*** Excerpt ***

Looking back on the last decade, one would have to conclude that it has been one of the most turbulent, yet exciting, periods in the profession’s history.

The centrepiece was, of course, our centenary celebrations in 2013, but by then much had already changed.  Public funding for physiotherapy from DHBs and ACC was diminishing, and the plethora of local, community-based fund-holders that we see today were beginning to emerge.  Fortunately, we had taken steps to broaden our traditional approach to treatment, and it was this as much as anything that kept physiotherapy afloat when the new Rehabilitation Services Reform legislation came onto the books in the middle of the decade. 

New legislation has made it much easier for physiotherapists to spread their wings and develop services that would once have been considered beyond us. The legislation, which involved a major reworking of the Health Practitioners Competence Assurance Act, made possible the creation of an entirely new structure for the rehabilitation professions: one that directly challenged traditional professional silos.  The debate continues about what this means for physiotherapists, but clearly the economic problems of the first half of the decade have only made the discussions about how to fund rehabilitation services in the future more urgent.

The government has clearly signalled that the ‘old’ model of disjointed health care services – designed around the “elite” professions (and here we are clearly being tarred by the same brush as the medical profession), is long overdue for reform.  The precarious state of the nation’s economy has only hastened the project to dismantle the welfare state – a project that was begun in earnest more than 20 years ago.  Surely, the days of publicly funded hip replacements have gone, as all the government’s health budget is now being spent on genetic therapies and dialysis machines. 

But technological innovation has been a boon to physiotherapy as well.  One of the most interesting areas of research and innovation has been in robotics with physiotherapists leading the way in some of its possible uses; from keeping our frail elderly safe at home, to robot-assisted devices in neurological rehabilitation.  Likewise, the use of virtual reality and patient simulations have radically transformed undergraduate and postgraduate education.  No doubt none of this would have been possible without the support of some prestigious technology companies.  And who knows how long it will be before the Lockheed Martin physiotherapy  programme in the United States establishes a virtual school here.

*** End of Excerpt ***
*** Extracted entries ***

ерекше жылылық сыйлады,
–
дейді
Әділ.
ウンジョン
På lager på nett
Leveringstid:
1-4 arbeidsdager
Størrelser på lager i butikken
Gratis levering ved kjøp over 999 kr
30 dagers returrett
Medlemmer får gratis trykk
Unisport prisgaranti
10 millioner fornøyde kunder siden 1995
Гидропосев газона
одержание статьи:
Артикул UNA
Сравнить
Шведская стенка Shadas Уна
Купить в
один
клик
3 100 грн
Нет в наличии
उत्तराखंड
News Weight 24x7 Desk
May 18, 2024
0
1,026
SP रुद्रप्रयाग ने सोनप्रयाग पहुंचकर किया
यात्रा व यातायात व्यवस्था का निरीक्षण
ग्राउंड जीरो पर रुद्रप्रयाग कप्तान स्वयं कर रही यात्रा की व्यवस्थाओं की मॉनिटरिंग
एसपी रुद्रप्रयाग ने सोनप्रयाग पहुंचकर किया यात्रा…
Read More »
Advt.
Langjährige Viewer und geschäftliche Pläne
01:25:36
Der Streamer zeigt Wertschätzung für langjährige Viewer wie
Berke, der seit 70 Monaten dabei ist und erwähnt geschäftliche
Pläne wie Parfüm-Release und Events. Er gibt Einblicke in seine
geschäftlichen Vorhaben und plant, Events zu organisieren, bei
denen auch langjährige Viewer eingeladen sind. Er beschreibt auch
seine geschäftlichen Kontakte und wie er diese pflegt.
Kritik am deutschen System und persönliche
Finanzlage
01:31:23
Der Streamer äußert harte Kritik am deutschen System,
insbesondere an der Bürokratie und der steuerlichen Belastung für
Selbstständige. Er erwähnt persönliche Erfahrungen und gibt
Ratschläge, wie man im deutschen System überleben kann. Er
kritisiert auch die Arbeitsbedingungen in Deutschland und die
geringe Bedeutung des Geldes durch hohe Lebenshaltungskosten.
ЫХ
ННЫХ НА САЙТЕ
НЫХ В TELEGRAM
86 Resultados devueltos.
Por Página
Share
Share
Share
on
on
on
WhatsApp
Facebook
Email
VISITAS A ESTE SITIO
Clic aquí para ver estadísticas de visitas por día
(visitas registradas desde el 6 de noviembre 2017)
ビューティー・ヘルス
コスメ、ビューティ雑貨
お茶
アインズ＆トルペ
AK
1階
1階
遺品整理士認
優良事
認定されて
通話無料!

*** End of Extracted entries ***

Work request 1: Name every technological innovation that the final paragraph of the retrospective on physiotherapy, the one opening "But technological innovation has been a boon," mentions.
Work request 2: Continue the retrospective on physiotherapy from its final sentence.

Exercise answer 1: Robotics, virtual reality and patient simulations.

Exercise answer 2:
Closer to home, one of the most gratifying changes has been far more modest, but in some ways more profound.  Opening up the profession to greater scopes of practice, and recognising that physiotherapy had existed in something of a vacuum in the 20th century, has resulted in a much more diverse, inclusive profession.  Maori and Pasifika physiotherapists now make up nearly 15% of the profession, and we have elected our first Maori president.  We also have a strong and growing Asian contingent serving the needs of people from Cape Reinga to Bluff.  Of course, this was necessary because New Zealand itself became a much more cosmopolitan country in the last decade; and not just in the large urban centres, but in the rural heartlands too, and physiotherapy needed to reflect that change.

So what of the future?  Physiotherapy will no doubt continue to expand, and some time in the next decade we may well graduate our 10,000th member.  Physiotherapy New Zealand will continue to represent the profession, even if the Physiotherapy Board becomes part of the new Rehabilitation Professional’s Registration Council.  The trend that has seen physiotherapists forming alliances with massage therapists, acupuncturists and others may well see closer working ties between our profession, osteopathy and chiropractic; something that could not have been imagined even 10 years ago.  Any day now we expect to see a proposal from the government’s Rehab Taskforce for closer working ties between physiotherapists, occupational therapists, podiatrists and rehabilitation nurses, and it is rumoured that they will recommend the creation of one rehabilitation professional.  Surely the success of the Rehabilitation Assistants only makes this more likely. 

These are exciting times for physiotherapy to be sure, and as always, nothing stands still for long.  It all begs the question: what will someone write about us in 2030?